**Excerpt to read:**
-*-*-

Title: Innovative application of a multidimensional item response model in assessing the influence of social desirability on the pseudo-relationship between self-efficacy and behavior Authors
|Jago, Russell - UNIVERSITY OF BRISTOL, UK|
|Klesges, Lisa - ST. JUDE'S CHILD HOSPITAL|
Submitted to: Health Education Research
Publication Type: Peer Reviewed Journal
Publication Acceptance Date: April 1, 2006
Publication Date: December 1, 2006
Citation: Watson, K., Baranowski, T., Thompson, D., Jago, R., Baranowski, J., Klesges, L.M. 2006. Innovative application of a multidimensional item response model in assessing the influence of social desirability on the pseudo-relationship between self-efficacy and behavior. Health Education Research. 21(Suppl 1):i85-i97. Interpretive Summary: There has been some concern that current psychosocial measures may lack validity and reliability. As a result, we submitted our measure of fruit and vegetable (FV) self-efficacy, which met usual classical test theory criteria for a valid and reliable scale to the latest psychometric procedure: Item Response Modeling (IRM). IRM revealed that the scale did not cover the expected range for distribution of similar scale scores, and that the items did not cover the more difficult end of the distribution. The measure of FV self-efficacy needs to be modified to meet the enhanced IRM requirements for a valid and reliable scale.

-*-*-

Saved entries:
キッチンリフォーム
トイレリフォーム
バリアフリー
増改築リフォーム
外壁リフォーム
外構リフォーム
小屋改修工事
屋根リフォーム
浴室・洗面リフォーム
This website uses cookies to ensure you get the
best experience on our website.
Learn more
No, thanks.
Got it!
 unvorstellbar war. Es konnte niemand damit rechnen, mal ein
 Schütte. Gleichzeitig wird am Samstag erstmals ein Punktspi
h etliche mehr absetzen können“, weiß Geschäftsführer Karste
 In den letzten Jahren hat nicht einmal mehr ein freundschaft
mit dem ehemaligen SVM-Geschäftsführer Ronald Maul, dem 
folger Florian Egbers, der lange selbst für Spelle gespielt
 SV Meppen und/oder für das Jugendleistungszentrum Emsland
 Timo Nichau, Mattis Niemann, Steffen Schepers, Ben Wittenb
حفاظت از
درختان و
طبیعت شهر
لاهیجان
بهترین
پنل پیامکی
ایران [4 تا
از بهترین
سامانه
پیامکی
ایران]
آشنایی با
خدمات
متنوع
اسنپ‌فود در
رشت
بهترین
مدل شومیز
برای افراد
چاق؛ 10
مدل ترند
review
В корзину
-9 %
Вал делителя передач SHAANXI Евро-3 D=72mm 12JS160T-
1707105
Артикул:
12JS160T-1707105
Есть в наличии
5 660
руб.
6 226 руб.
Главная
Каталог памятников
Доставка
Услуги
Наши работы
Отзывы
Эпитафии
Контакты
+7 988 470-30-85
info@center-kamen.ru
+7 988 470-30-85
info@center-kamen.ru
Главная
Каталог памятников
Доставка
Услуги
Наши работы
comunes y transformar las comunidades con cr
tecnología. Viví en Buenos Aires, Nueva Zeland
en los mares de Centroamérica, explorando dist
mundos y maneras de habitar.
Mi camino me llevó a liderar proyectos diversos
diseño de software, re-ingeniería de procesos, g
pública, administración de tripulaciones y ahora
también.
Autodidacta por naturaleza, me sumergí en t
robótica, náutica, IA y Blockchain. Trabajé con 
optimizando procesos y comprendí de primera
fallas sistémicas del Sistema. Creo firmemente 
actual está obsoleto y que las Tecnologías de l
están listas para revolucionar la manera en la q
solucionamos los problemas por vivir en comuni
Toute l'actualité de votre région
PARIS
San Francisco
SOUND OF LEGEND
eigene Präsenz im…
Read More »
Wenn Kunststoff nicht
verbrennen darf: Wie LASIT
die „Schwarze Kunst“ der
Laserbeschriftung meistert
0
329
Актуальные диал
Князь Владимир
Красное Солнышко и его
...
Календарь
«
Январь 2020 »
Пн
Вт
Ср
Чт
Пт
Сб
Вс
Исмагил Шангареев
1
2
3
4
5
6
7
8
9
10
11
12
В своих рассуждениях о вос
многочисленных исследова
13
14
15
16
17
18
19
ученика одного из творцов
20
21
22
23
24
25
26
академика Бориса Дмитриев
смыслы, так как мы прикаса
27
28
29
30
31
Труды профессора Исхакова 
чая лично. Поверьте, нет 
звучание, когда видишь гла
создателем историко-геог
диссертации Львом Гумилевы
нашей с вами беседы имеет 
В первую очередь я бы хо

-*-*-

**Exercise requirements:**
Could you carry on the publication summary on fruit and vegetable self-efficacy measurement, picking up right after its last sentence? The items are separate material and have no connection to the publication summary.

**Answer to this exercise:**
Technical Abstract: This study examined multidimensional item response theory (MIRT) modeling to assess social desirability (SocD) influences on self-reported physical activity self-efficacy (PASE) and fruit and vegetable self-efficacy (FVSE). The observed sample included 473 Houston-area adolescent males (10–14 years). SocD (nine items), PASE (19 items) and FVSE (21 items) were measured with previously validated self-report instruments containing Likert-type responses. Physical activity was objectively measured using the Computer Science Application Incorporated/Manufacturing Technology Incorporated (CSA/MTI) accelerometer. Total fruit, juice and vegetable consumption was measured with a food frequency questionnaire. Correlations between self-efficacy and behaviors were minimal, regardless of controlling for SocD. However, in a simulated sample derived to demonstrate the utility of MIRT when relationships exist, the pseudo-relationships between self-efficacy and behaviors were substantially weaker after controlling for SocD. MIRT provided disattenuated correlations between SocD and self-efficacy, thereby providing more precise estimates of the real influence of SocD on the relationship between self-efficacy and behavior. However, as shown in the observed sample, more research is needed to understand the influence of SocD on the relationship between self-efficacy and behaviors for different populations and for different degrees of SocD response bias.